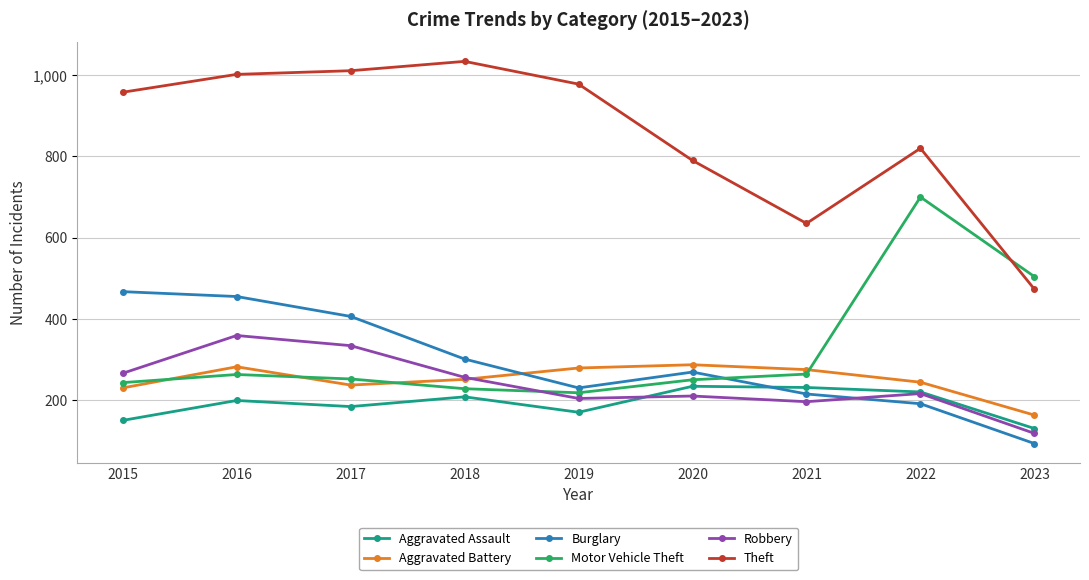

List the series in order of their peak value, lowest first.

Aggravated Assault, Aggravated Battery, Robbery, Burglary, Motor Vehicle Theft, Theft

* * *

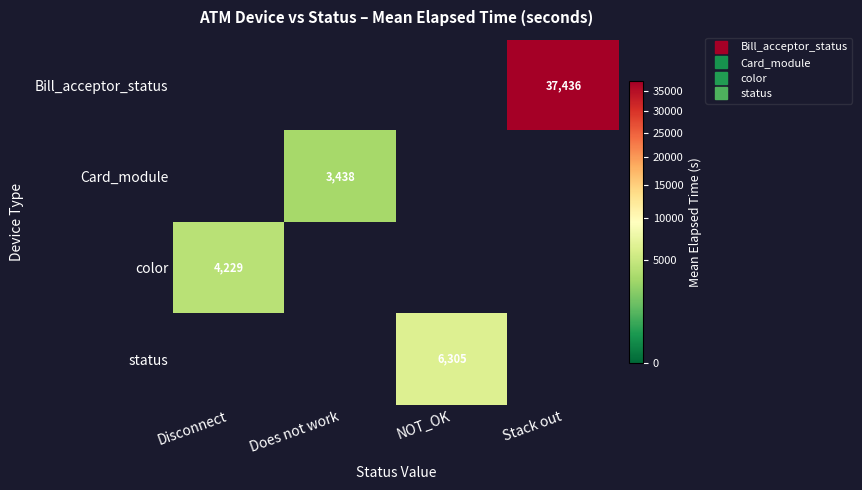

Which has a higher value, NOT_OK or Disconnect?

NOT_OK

==

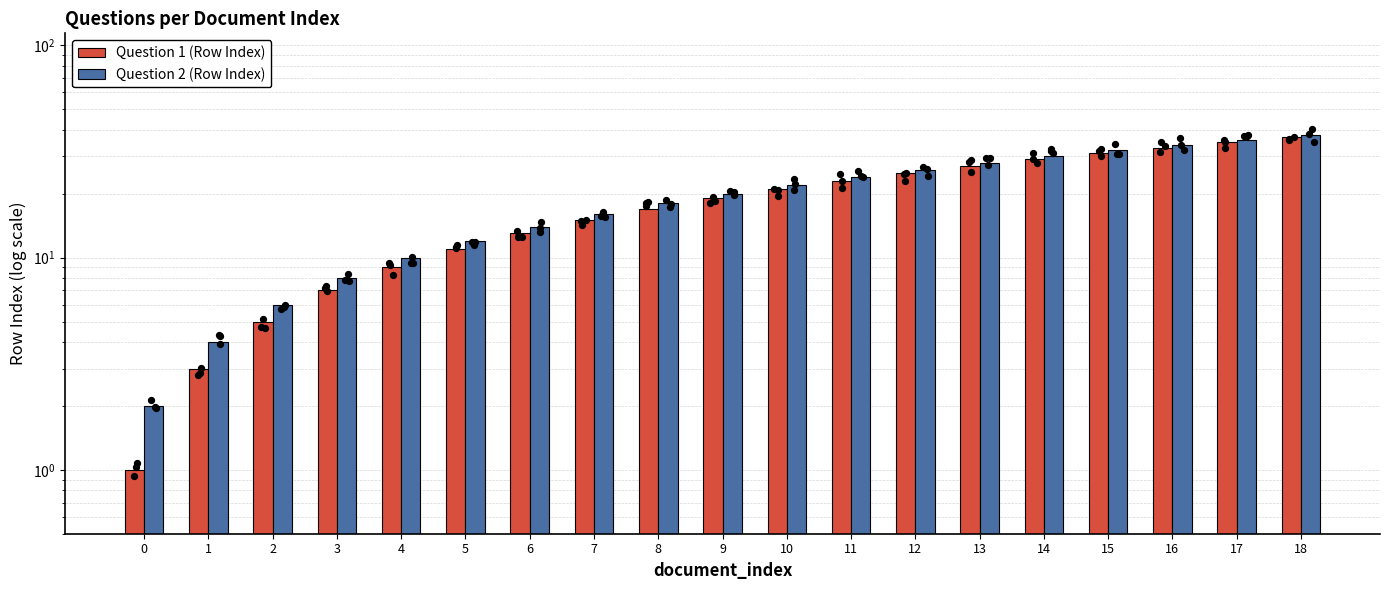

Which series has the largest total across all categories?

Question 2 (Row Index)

- _Task prompt_
Starting with the line that contains "Which series has" and going on through the line that contains "Question 2 (Row Index)", with both included, rewrite those lines as a Markdown table with the columns Row and Text, one numbered row per line and blank lines omitted.

- _Task output_
| Row | Text |
|---|---|
| 1 | Which series has the largest total across all categories? |
| 2 | Question 2 (Row Index) |